Interesting thing is that if I dropped "insecure" NFS server option from the above NFSv4 example, the "cat" process is in D state even if using kernels other than IA-32 UP on the server side. Server side: # uname -ra Linux hp-xw4550-01.rhts.bos.redhat.com 2.6.9-78.0.12.ELsmp #1 SMP Thu Dec 18 07:23:42 EST 2008 i686 athlon i386 GNU/Linux # echo '/tmp/export *(rw,fsid=0,no_subtree_check,sync,no_root_squash)' >/etc/exports Client side: # uname -ra Linux hp-bl460c-02.rhts.bos.redhat.com 2.6.9-78.ELsmp #1 SMP Wed Jul 9 15:46:26 EDT 2008 x86_64 x86_64 x86_64 GNU/Linux # ps aux ... root 18803 0.0 0.0 49924 396 pts/0 D 23:36 0:00 cat /tmp/import/mydate ... This only apply to NFSv4 though. With NFSv2, neither "insecure" option nor kernels other than IA-32 UP make any difference. The "cat" process is always in unrecoverable D state.
Please scratch comment #5 and comment #6. After the further investigation, the different behaviour regards IA-32 UP kernel with NFSv4 and "insecure" option look like because of NFS server grace period.
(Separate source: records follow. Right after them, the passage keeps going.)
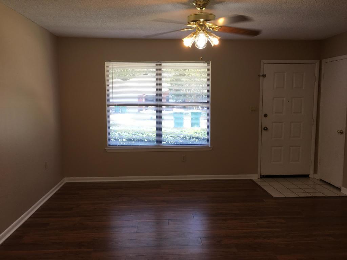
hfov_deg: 61.7
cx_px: 174
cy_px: 130
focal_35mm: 29
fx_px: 291
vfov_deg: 48.2
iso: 25
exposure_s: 1/60
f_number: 2.2
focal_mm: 4.15
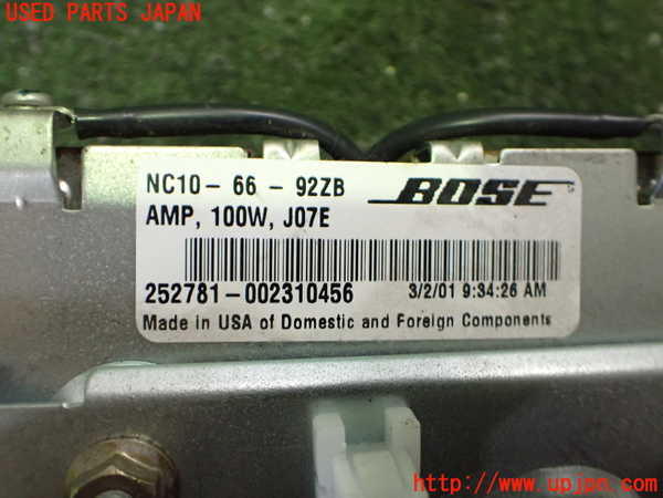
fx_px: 575
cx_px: 332
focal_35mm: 30
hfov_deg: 60.0
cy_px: 249
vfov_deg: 46.8
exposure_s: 1/60
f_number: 2.3
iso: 800
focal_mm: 5.4
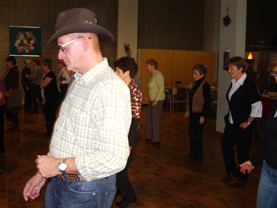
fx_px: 312
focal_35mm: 39
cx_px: 124
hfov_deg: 47.8
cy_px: 95
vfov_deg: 36.8
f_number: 2.8
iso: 100
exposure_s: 1/30
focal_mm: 7.4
If I wait 100 seconds after the NFS server starting up, I did not see the different behaviours. In summary, the process playing with a NFSv2 mount is in uninterruptible sleep state after the server shut down; the process playing with a NFSv4 mount is in interruptible sleep state after the server shut down. Is this expected?
Adding Steve and Peter in case they have opinions... I see why this is occurring, but I'm not sure whether it's intended behavior or not. util-linux seems to make nfsv4 mounts default to "intr" unless "nointr" is explicitly specified. The reverse is true for nfsv2/3. This also seems to be the case in RHEL5's mount helper. "intr" and "nointr" are considered deprecated upstream. This may be by design due to the stateful nature of NFSv4, but I'm not sure. Given that this difference doesn't seem to be causing a problem, I'm inclined not to change it in either current RHEL release. I suggest we mark this as NOTABUG but if you can make a case as to why this is a problem, I'm willing to listen.
I have one question here. Is it expected that "cat" process was in D state forever? If so, how does the client recover from it without rebooting or the server starting up again. For example, in NFSv2 case, # mount z209.z900.redhat.com:/tmp/export /tmp/import isn't it use the default value -- 7 (0.7 seconds)? However, after the server stopped, the following command seemed hang forever, # cat /tmp/import/mydate Apart from this, I don't have other arguments to not close it as NOTABUG.
> I have one question here. Is it expected that "cat" process was in D state forever? Yes. See the explanation of the hard/soft options (and intr/nointr) in the nfs(5) manpage. > If so, how does the client recover from it without rebooting or the server starting up again. It doesn't. I'll go ahead and close this as NOTABUG. Please reopen if you want to discuss it further.